First I want to step back and make clear the use case. We want that the platform, e.g. renku can recognize that a project may need this sort of dependencies to work. Right now, there is no such link, and the user has to manually specify secret mount location after visually inspecting the project for any possible use of these secrets in particular location. For me, this is inconvenient, and especially complicates sharing and reuse of the project. Do we agree that this is a difficulty? And that we would like address it? Maybe I'm misinterpreting what you mean by "recognize". The way I read it initially, it implied that the platform should infer from somewhere (e.g. a code repository) what is needed automatically.

What I mean by "recognize" has some space for interpretation depending on implementation. What I want to say that there is a problem that there can be a situation, when there is a critical piece of information missing, this condition could be determined by the platform but it would not be at the moment. So every user who adds a particular git repository using some secret has to make sure the secret is mounted in the right place for this repository. And users have no way to share this configuration.

But maybe you just mean that the renku v2 project itself could be configured/annotated in such a way as to remind the user at the right moment that they are missing some critical piece of information and that their session won't function without it?

When you say "as to remind" - who would remind? Some renku functionality? If yes, renku would need to infer from somewhere (e.g. a code repository) what is needed automatically?

If we had an API access to renku v2, maybe we could make our bot harmonize our interpretation of the project dependencies as derived from the mounted repositories with renku project settings so that new sessions have the right secrets. As an idea.

You already have API access - you can find it here: https://renkulab.io/swagger/?urls.primaryName=data+service

It's authenticated with the JWT token from keycloak and to use it from the swagger page and click "Authorize --> PKCE" using the openid scope.

rokroskar commented 1 week ago

Currently we don't have a concept of dependencies between entities (runtime environments, data sources, code repositories, secrets) but I don't really see why it would not be possible. So you could declare a repository and state that to use it, it also needs a data source of a certain kind and a secret/token to access some external service. Then other people that would bring that repository into their project would see the same requirement. This could also be done in the context of the session launcher, where it would require the user to connect certain entities before being able to launch a session.

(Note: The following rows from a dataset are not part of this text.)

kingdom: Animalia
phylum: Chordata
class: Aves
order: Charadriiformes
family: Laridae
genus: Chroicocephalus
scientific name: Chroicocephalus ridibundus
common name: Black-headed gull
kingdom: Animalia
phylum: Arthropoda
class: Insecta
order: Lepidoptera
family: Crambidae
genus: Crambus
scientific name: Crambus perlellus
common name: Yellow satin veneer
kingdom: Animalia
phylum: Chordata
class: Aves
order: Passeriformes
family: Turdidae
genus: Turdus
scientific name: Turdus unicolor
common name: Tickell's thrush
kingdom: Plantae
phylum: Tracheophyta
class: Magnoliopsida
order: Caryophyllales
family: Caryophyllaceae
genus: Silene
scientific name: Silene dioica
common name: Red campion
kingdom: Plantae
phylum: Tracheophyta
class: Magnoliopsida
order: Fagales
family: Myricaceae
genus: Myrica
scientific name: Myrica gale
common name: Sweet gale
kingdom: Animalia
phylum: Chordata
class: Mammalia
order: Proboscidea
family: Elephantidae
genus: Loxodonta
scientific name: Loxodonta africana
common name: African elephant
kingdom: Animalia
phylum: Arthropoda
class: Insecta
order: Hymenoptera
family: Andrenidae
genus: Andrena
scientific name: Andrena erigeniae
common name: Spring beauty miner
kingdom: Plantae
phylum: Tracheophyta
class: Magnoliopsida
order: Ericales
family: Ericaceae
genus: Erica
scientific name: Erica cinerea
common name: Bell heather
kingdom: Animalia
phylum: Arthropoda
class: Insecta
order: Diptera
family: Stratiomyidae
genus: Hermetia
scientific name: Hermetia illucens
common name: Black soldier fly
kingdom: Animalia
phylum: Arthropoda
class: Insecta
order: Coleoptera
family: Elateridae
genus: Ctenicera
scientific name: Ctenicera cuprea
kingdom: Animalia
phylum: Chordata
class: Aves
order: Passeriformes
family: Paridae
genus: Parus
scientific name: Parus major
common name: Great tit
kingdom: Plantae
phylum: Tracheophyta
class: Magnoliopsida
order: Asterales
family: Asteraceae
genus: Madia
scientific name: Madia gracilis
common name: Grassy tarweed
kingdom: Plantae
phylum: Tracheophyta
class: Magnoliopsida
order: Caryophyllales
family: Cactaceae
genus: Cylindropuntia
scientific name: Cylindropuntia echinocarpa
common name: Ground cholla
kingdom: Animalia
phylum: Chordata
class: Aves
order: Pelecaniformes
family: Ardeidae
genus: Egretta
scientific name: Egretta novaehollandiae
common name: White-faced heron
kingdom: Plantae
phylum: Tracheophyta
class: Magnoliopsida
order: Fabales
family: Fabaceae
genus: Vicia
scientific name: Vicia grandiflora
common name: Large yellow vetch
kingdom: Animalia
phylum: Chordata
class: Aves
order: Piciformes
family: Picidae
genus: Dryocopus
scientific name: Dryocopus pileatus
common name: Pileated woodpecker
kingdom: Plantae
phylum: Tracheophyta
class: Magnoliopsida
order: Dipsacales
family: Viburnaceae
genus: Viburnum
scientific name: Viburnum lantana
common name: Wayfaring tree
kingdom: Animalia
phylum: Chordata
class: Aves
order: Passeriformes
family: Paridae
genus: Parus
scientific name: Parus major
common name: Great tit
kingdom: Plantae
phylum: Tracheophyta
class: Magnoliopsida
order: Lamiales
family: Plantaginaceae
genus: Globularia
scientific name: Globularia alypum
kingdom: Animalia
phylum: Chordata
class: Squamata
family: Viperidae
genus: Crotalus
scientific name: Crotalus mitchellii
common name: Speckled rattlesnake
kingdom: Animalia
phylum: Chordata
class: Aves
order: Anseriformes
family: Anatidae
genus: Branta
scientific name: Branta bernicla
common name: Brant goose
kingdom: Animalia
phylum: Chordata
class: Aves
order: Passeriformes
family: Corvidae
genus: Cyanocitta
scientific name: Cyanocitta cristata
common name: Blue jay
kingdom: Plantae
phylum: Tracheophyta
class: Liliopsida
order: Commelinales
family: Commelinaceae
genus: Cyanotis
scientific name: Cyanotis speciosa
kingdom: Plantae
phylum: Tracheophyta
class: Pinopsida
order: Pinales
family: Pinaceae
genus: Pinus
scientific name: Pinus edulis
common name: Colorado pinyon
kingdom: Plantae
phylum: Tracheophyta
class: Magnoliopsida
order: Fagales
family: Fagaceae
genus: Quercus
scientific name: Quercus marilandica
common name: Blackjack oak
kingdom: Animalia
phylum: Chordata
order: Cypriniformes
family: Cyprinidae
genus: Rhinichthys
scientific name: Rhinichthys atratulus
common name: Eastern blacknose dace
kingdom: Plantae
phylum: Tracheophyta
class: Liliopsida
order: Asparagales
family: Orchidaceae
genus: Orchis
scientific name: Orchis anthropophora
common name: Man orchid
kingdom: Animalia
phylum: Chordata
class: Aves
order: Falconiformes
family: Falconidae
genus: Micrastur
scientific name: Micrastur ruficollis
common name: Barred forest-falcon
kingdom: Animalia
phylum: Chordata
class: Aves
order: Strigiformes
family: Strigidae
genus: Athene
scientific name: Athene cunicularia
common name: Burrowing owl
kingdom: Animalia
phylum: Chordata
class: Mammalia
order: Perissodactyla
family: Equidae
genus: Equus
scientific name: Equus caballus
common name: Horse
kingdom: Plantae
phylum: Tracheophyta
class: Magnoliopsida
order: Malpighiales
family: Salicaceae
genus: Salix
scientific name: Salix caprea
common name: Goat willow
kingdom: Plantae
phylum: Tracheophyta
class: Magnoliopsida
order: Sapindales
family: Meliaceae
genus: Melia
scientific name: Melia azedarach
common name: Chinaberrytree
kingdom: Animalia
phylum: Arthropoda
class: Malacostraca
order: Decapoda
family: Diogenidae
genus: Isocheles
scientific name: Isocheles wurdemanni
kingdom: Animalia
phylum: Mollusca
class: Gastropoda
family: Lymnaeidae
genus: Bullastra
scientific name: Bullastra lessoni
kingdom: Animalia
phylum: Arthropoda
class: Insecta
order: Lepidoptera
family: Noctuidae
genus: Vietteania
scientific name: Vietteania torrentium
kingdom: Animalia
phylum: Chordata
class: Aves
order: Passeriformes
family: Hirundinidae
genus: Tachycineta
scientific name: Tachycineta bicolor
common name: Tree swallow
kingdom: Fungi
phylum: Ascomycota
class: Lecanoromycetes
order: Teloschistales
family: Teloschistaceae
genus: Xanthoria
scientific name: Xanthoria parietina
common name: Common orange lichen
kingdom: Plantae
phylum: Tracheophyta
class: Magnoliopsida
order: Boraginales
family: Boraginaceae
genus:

volodymyrss commented 1 week ago

Currently we don't have a concept of dependencies between entities (runtime environments, data sources, code repositories, secrets) but I don't really see why it would not be possible. So you could declare a repository and state that to use it, it also needs a data source of a certain kind and a secret/token to access some external service. Then other people that would bring that repository into their project would see the same requirement. This could also be done in the context of the session launcher, where it would require the user to connect certain entities before being able to launch a session.

This sounds good to me. It sounds like some specification for computational environments with dependencies which does not exist yet. So if it's developed here, it could be reused elsewhere. At least this will be useful when exporting renku environment for execution at HPC clusters.